The San Antonio Spurs held an eight-point lead at halftime of Game 4 against the Golden State Warriors and appeared poised to move on with a 3-1 series lead.
That is, until the Warriors erased the deficit and came away with a 97-87 overtime win, bringing this Western Conference semifinal to a 2-2 split.
Golden State won the game despite Stephen Curry being hobbled from a turned ankle in Game 3. Jarrett Jack was the big performer, finishing with 24 points on 9-of-16 shooting, including eight late in the fourth to help tie things up and get another five minutes of life for his team.
The Warriors also got a surprising performance from Harrison Barnes, grinding his way to 26 points (9-of-26 shooting) and 10 rebounds in one of his most aggressive performances of the season.
Game 5 moves back to San Antonio. The Spurs hold home-court advantage with two of the next three games of this series in the Lone Star State. They will need to limit Golden State's big runs if they want to get the win, but there's plenty else to address before then.
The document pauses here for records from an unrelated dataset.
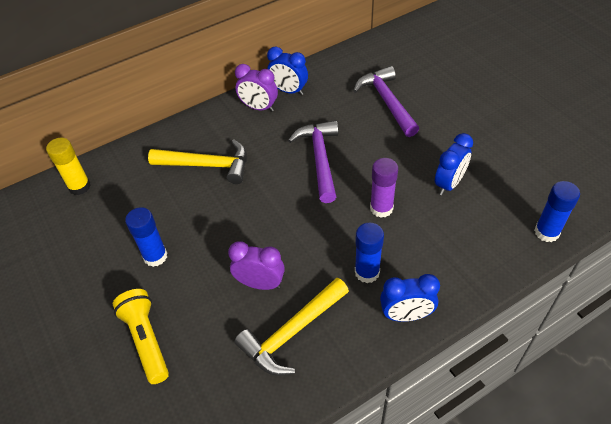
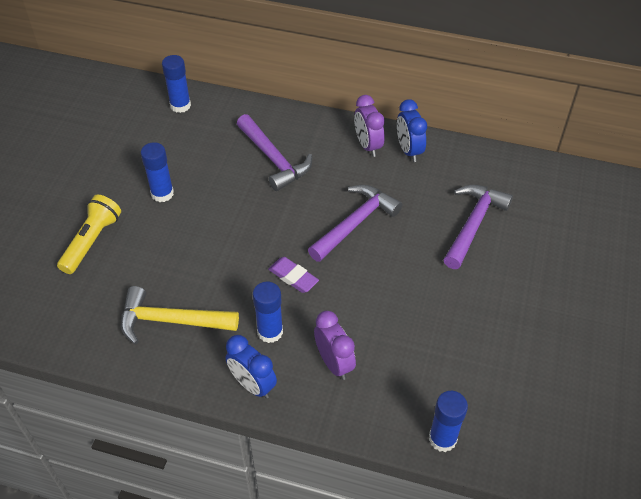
camera: 45 degrees right, 0 degrees up
(79, 186) = (180, 105): yellow glue stick -> blue glue stick
(207, 165) = (273, 159): yellow hammer -> purple hammer
(260, 283) = (196, 271): purple clock -> purple clock (334, 363)
(330, 225) = (293, 277): none -> purple eraser
(381, 208) = (345, 299): purple glue stick -> none
(449, 184) = (423, 330): blue clock -> none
Time: Tuesday, May 14, 9:30 p.m. ET
Where: AT&T Center, San Antonio
Series Record: Tied 2-2
Projected Starting Lineups
San Antonio Spurs: Tony Parker (PG), Danny Green (SG), Kawhi Leonard (SF), Tim Duncan (PF), Tiago Splitter (C)
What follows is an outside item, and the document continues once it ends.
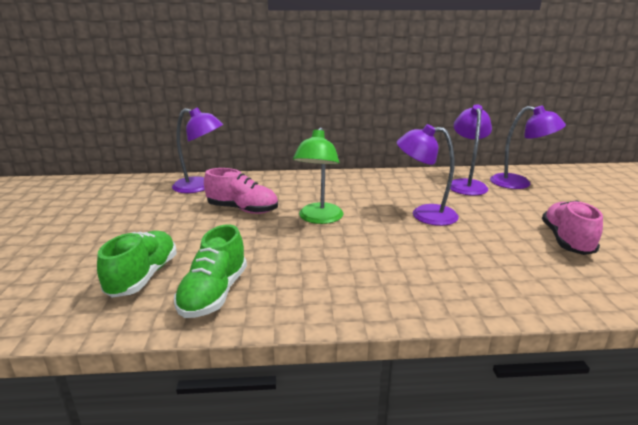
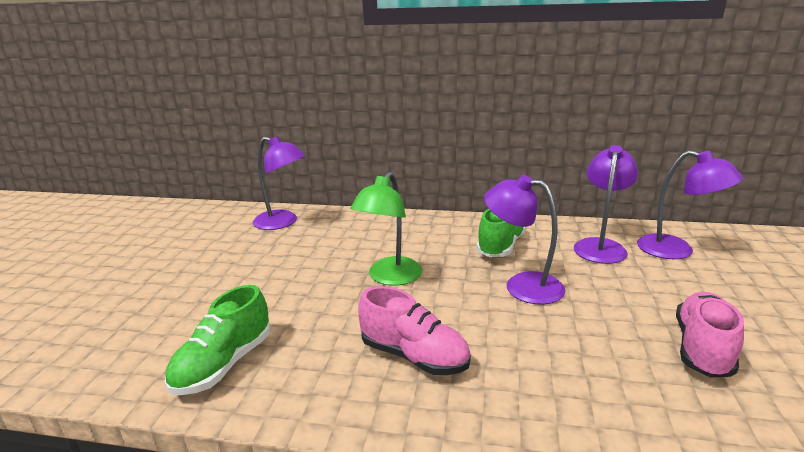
camera: 15 degrees right, 0 degrees up
(143, 277) = (166, 331): green shoe -> green shoe (500, 246)
(242, 209) = (311, 257): pink shoe -> pink shoe (414, 356)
Golden State Warriors: Stephen Curry (PG), Klay Thompson (SG), Harrison Barnes (SF), Carl Landry (PF), Andrew Bogut (C)
Key Storyline: Stephen Curry's Health
Jack may have hit the biggest shots for the Warriors in Game 4, but Curry's contribution in the second half was the biggest story.
After turning his ankle in Game 3, Curry's production was the biggest question for the Warriors, and he started off slow. He did make two three-pointers early, but he took just one more shot in the first half. He didn't seem to be visibly ailing, but he also wasn't his normal, aggressive self.
But then, Curry netted 16 of his 22 points in the second half and in overtime to help Golden State erase its halftime deficit and eventually emerge victorious.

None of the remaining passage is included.